• _Exercises to complete_:
(a) From the article on the Greek election, list each kind of election in which the text says SYRIZA had a disastrous result.
(b) Answer these questions using the article on the Greek election:
(i) In what month and year did the country exit its bailout programme?
(ii) How many seats did New Democracy secure in the parliament?
(iii) On which two areas did Mitsotakis focus his campaign?
(c) Update the article on the Greek election by replacing "Greeks" with "voters". Begin at the words "It was the sixth" and stop after "a new government.".

• _Text extract_:
========================================================================
It was the sixth time in just a decade — and the first time since the country successfully exited its bailout programme in August 2018 — that Greeks went to the polls to elect a new government.

The contest, called on May 26 by Tsipras after his SYRIZA party's disastrous result in the European as well as local and regional elections, had largely been seen as a battle for the middle-class which was severely impacted by austerity measures following the country's near-bankruptcy and assistance from international creditors.

Prime Minister-elect Mitsotakis had focused his campaign on the economy and security.

Country swings to the right

With 39.84% of the vote (with 98% of ballots counted), New Democracy secured 158 of the 300-seat parliament — an absolute majority.

In his victory speech delivered at 2100 CET (2200 local time), Mitsotakis thanked the electorate for the "strong mandate" which he said would help him "change Greece".
========================================================================
• _Records_:
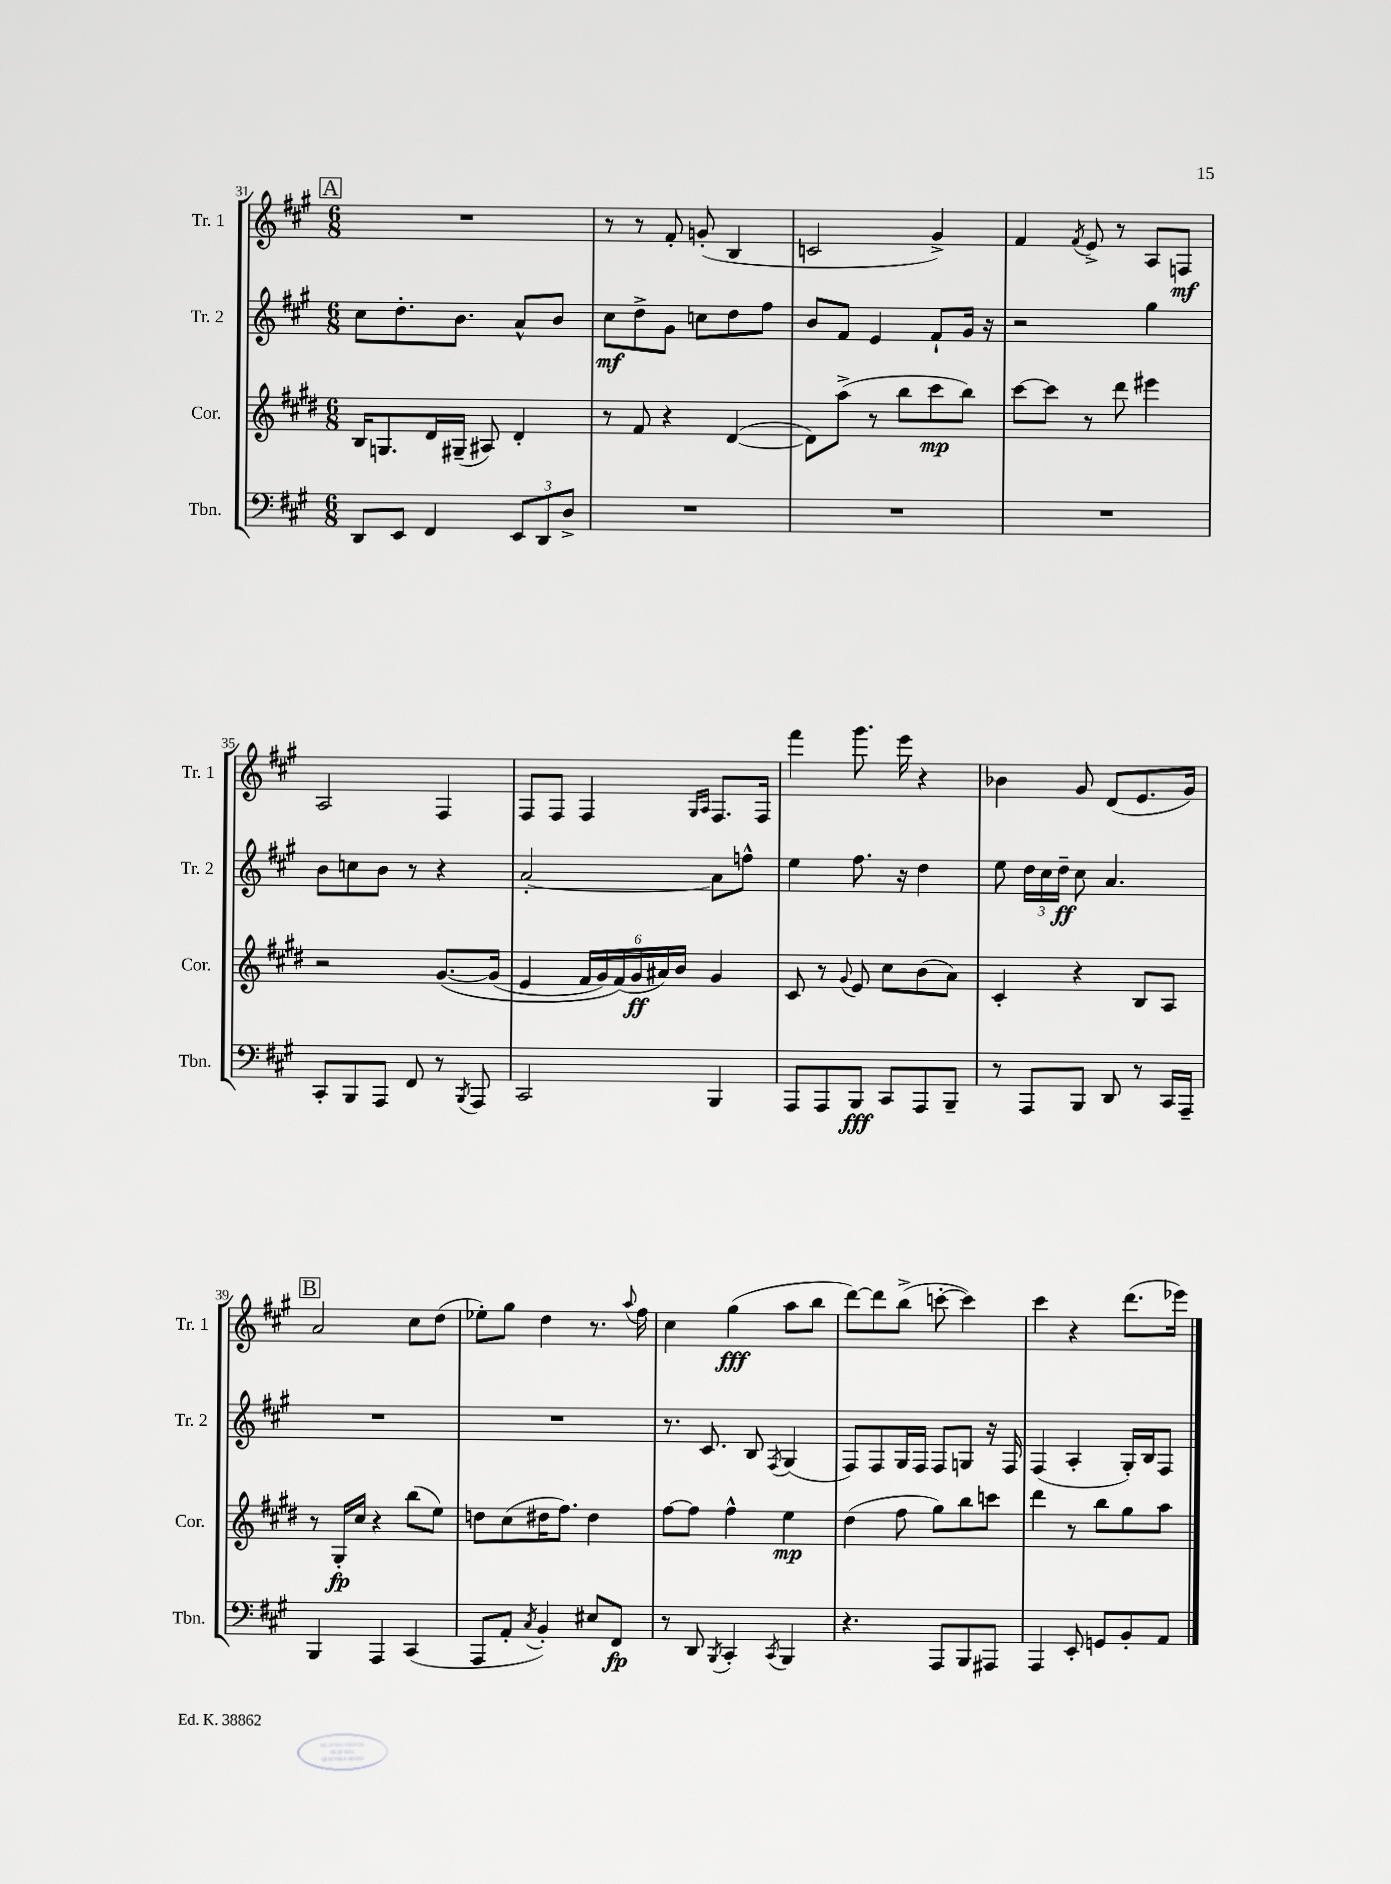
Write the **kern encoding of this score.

**kern	**kern	**kern	**kern
*staff4	*staff3	*staff2	*staff1
*clefF4	*clefG2	*clefG2	*clefG2
*k[f#c#g#]	*k[f#c#g#d#]	*k[f#c#g#]	*k[f#c#g#]
*M6/8	*M6/8	*M6/8	*M6/8
8DD	16B	8cc#	2.r
.	8.G	.	.
8EE	.	8.dd'	.
4FF#	16d#	.	.
.	(16G#~	8.b	.
.	8A#)	.	.
12EE	4d#'	8a^^	.
12DD	.	.	.
.	.	8b	.
12D^	.	.	.
=	=	=	=
2.r	8r	8cc#	8r
.	8f#	8dd^	8r
.	4r	8g#	8f#'
.	.	8cc	(8g'
.	([4d#	8dd	4B
.	.	8ff#	.
=	=	=	=
2.r	8d#])	8b	2c
.	(8aa^	8f#	.
.	8r	4e	.
.	8bb	.	.
.	8ccc#	8f#`	4g#^)
.	8bb)	16g#	.
.	.	16r	.
=	=	=	=
2.r	[8ccc#	2r	4f#
.	8ccc#]	.	.
.	.	.	8qf#
.	8r	.	8e^
.	8ddd#	.	8r
.	4eee#	4gg#	8A
.	.	.	8F
=	=	=	=
8CC#'	2r	8b	2A
8BBB	.	8cc	.
8AAA	.	8b	.
8FF#	.	8r	.
8r	&([8.g#	4r	4F#
8qBBB	.	.	.
8AAA	.	.	.
.	(16g#]	.	.
=	=	=	=
2CC#	4e	[2a'	8F#
.	.	.	8F#
.	24f#	.	4F#
.	24g#)	.	.
.	(24f#&)	.	.
.	24g#	.	.
.	24a#)	.	.
.	24b	.	.
.	.	.	16qqG#
.	.	.	16qqA
4BBB	4g#	8a]	8.F#
.	.	8ff^^	.
.	.	.	16F#
=	=	=	=
8AAA	8c#	4ee	4fff#
8AAA	8r	.	.
.	8qqg#	.	.
8BBB	8e	8.ff#	8.ggg#
8CC#	8cc#	.	.
.	.	16r	16eee
8AAA	(8b	4dd	4r
8BBB~	8a)	.	.
=	=	=	=
8r	4c#'	8ee	4b-
8AAA	.	24dd	.
.	.	24cc#	.
.	.	24dd~	.
8BBB	4r	8cc#	8g#
8DD	.	4.a	(8d
8r	8B	.	8.e
16CC#	8A	.	.
16AAA~	.	.	16g#)
=	=	=	=
4BBB	8r	2.r	2a
.	16G#'	.	.
.	16cc#	.	.
4AAA	4r	.	.
(4CC#	(8bb	.	8cc#
.	8ee)	.	(8dd
=	=	=	=
8AAA	8dd	2.r	8ee-')
8AA'	(8cc#	.	8gg#
8qC#	.	.	.
4BB')	16dd#	.	4dd
.	8.ff#)	.	.
8E#	4dd#	.	8.r
8FF#	.	.	.
.	.	.	8qqaa
.	.	.	16ff#
=	=	=	=
8r	[8ff#	8.r	4cc#
8DD	8ff#]	.	.
.	.	8.c#	.
8qBBB	.	.	.
4CC#'	4ff#^^	.	(4gg#
.	.	8B	.
8qCC#	.	8qF#	.
4BBB	4ee	(4G#	8aa
.	.	.	8bb
=	=	=	=
4.r	(4dd#	8F#)	[8ddd)
.	.	8F#	8ddd]
.	8ff#	16G#	(8bb^
.	.	16F#	.
8AAA	8gg#)	8F#	[8ccc'
8BBB	8bb	8G	4ccc])
8AAA#	8ccc	16r	.
.	.	16F#	.
=	=	=	=
4AAA	4ddd#	(4F#	4ccc#
8EE'	8r	4A'	4r
8GG	8bb	.	.
8BB'	8gg#	16G#')	(8.ddd
.	.	16B	.
8AA	8aa	8F#	.
.	.	.	16eee-)
==	==	==	==
*-	*-	*-	*-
========================================================================
• _Responses_:
(a)
European elections
Local elections
Regional elections

(b)
(i) August 2018
(ii) 158 of the 300 seats
(iii) The economy and security

(c)
It was the sixth time in just a decade — and the first time since the country successfully exited its bailout programme in August 2018 — that voters went to the polls to elect a new government.